Joint task force investigation cracks International drug syndicate


In an 18-month investigation codenamed Operation Diamondback involving multi-agency taskforce, 10 people were arrested. The team seized approximately 1.9 tonnes of a pseudoephedrine and vanilla powder mixture.

During this investigation three Canadian nationals were arrested in Melbourne, five other Canadian nationals and two Australian men were charged. On the basis of information received from the Australian Customs and Border Protection Service (ACBPS) and New South Wales Police Joint Organised Crime Taskforce (JOCTF) initiated Operation Diamondback. This led to investigation on various importations of pseudoephedrine concealed in vanilla powder into Australia.

Police identified a storage facility in South Melbourne with 650kg of pseudoephedrine and vanilla powder mixture. The estimated street value is $ 100 million. The recent seizure could be made into over 100 kilograms of methamphetamine or ‘ice’. The operation effectively have prevented 300kg of methamphetamine from being manufactured and sold with a street value of up to $300 million.
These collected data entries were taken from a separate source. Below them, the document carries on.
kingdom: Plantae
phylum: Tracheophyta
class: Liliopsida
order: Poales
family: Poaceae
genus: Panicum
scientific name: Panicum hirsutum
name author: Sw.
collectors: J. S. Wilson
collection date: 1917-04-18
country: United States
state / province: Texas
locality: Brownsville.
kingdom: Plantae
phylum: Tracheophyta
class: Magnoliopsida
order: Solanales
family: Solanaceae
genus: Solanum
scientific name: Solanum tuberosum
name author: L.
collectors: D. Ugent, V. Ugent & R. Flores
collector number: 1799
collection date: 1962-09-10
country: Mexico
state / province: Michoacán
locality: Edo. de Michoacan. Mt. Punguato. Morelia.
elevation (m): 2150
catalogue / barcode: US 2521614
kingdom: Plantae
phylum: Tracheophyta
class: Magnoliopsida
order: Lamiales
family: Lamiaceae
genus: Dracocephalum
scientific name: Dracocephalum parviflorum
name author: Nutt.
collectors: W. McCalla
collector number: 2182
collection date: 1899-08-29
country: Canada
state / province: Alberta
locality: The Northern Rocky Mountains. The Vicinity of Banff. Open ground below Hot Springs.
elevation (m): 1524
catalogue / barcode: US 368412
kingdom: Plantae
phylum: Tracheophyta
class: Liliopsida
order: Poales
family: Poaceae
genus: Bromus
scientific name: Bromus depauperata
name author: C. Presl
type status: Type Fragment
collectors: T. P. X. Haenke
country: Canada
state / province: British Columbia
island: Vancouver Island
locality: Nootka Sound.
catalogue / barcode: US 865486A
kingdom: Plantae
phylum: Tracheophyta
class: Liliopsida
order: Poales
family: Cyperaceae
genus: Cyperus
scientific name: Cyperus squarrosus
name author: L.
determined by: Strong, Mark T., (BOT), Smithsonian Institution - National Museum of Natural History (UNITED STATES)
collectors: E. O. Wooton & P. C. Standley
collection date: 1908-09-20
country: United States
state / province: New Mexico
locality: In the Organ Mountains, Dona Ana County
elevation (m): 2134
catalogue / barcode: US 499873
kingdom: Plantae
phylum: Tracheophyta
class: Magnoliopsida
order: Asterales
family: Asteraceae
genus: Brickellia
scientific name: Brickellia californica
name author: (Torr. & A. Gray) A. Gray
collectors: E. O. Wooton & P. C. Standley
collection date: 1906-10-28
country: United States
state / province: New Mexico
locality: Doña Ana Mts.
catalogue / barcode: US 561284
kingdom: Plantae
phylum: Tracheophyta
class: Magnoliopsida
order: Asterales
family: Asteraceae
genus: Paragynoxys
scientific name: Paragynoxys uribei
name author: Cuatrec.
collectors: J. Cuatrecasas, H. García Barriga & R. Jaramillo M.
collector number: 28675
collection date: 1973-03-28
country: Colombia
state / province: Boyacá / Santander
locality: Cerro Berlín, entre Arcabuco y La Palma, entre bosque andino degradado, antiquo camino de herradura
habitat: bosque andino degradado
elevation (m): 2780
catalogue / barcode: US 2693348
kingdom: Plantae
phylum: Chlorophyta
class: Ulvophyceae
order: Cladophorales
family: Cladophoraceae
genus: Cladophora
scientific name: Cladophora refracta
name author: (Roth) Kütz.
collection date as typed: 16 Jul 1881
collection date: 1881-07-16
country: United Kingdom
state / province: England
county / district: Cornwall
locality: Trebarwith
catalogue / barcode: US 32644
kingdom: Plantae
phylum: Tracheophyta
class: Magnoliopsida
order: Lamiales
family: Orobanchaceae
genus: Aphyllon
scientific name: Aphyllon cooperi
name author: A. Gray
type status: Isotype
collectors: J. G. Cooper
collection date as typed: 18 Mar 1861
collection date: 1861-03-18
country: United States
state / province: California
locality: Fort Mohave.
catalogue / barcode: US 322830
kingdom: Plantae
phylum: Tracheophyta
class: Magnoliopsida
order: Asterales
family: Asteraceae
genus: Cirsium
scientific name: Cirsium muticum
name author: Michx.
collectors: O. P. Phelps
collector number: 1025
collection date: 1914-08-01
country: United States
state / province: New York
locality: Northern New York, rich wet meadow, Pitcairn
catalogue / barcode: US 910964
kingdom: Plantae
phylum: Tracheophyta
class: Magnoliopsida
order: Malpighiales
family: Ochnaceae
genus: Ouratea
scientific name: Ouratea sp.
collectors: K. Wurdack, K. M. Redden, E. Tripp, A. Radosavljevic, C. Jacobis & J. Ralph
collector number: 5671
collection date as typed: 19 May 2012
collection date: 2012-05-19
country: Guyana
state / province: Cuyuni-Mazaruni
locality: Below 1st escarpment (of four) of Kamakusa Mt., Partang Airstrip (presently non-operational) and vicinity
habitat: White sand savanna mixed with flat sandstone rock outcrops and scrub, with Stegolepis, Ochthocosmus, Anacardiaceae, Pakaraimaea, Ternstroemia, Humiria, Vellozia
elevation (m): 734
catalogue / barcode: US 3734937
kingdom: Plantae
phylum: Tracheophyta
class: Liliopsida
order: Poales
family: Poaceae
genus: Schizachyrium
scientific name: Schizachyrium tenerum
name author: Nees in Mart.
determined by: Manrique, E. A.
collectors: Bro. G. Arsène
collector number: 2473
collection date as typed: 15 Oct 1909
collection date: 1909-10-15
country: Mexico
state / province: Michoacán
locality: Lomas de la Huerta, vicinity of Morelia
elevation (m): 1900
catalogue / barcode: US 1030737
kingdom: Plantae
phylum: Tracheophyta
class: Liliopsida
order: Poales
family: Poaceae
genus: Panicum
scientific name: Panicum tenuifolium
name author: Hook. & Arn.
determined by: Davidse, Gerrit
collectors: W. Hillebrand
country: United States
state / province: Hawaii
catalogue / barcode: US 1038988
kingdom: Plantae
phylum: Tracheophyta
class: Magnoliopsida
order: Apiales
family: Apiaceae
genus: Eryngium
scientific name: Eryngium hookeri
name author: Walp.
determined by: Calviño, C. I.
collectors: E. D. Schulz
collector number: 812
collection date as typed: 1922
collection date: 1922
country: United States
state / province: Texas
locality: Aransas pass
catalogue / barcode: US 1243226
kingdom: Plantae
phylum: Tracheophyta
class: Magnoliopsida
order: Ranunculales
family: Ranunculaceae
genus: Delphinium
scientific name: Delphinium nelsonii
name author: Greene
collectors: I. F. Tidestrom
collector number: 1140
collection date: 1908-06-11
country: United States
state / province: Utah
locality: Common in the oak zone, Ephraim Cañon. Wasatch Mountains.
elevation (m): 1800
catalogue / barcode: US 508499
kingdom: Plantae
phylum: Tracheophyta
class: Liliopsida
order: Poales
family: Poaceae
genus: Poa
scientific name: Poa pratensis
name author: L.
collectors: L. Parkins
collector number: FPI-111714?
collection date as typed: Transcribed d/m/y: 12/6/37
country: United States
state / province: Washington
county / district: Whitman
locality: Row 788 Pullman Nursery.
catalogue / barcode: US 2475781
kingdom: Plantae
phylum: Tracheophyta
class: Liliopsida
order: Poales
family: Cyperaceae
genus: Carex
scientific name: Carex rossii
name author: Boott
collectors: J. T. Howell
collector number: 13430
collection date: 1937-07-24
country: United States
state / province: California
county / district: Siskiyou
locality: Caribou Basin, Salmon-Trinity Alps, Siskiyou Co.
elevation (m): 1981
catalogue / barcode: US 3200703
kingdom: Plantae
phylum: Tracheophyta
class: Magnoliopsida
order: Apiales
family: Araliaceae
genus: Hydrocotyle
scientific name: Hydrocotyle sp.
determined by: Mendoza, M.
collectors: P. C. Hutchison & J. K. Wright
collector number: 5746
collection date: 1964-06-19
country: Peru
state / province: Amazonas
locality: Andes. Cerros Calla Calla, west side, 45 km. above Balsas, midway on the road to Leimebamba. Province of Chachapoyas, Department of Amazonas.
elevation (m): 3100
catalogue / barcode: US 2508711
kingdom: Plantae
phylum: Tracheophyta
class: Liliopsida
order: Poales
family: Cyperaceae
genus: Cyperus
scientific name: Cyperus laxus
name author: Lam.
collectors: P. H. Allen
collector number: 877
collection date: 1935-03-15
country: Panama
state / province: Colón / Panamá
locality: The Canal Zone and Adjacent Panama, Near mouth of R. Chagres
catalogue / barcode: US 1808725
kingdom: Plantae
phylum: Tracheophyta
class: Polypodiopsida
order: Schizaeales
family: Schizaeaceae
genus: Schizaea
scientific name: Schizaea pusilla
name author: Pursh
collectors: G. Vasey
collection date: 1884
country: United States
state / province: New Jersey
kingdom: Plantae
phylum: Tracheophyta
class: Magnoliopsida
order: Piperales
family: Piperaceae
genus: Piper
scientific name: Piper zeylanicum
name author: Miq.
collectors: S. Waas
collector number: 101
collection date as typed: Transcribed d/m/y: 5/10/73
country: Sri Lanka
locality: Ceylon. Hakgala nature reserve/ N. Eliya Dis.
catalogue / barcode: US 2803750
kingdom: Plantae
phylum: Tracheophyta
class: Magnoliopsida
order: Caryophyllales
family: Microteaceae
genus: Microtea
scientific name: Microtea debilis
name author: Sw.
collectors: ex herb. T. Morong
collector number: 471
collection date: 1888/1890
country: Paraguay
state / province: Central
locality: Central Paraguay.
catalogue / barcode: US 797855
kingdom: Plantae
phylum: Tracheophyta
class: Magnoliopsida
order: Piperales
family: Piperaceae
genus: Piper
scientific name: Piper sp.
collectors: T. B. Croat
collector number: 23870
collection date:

There is no connecting information on this seizure and any Sydney customs broker.

The investigating team arrested a 46-year-old Canadian man as he was checking in on a domestic flight to Sydney to meet a connecting international flight to Canada. This was followed by a search warrant in the Melbourne CBD where a 27-year-old man and 30-year-old woman were arrested.

Three Canadian nationals were syndicate members distributing the pseudoephedrine contained within the vanilla powder to multiple criminal syndicates within Australia. Who in turn would use it to make methamphetamine in clandestine laboratories. From here the products are distributed to the final customers at the street level.

Scott Lee, AFP Manager Melbourne Office gave credit for the success of this operation to the strong relationships between the AFP and its partner agencies in Victoria. He also said that the Australian law enforcement agencies are more united than ever in the fight against organised crime.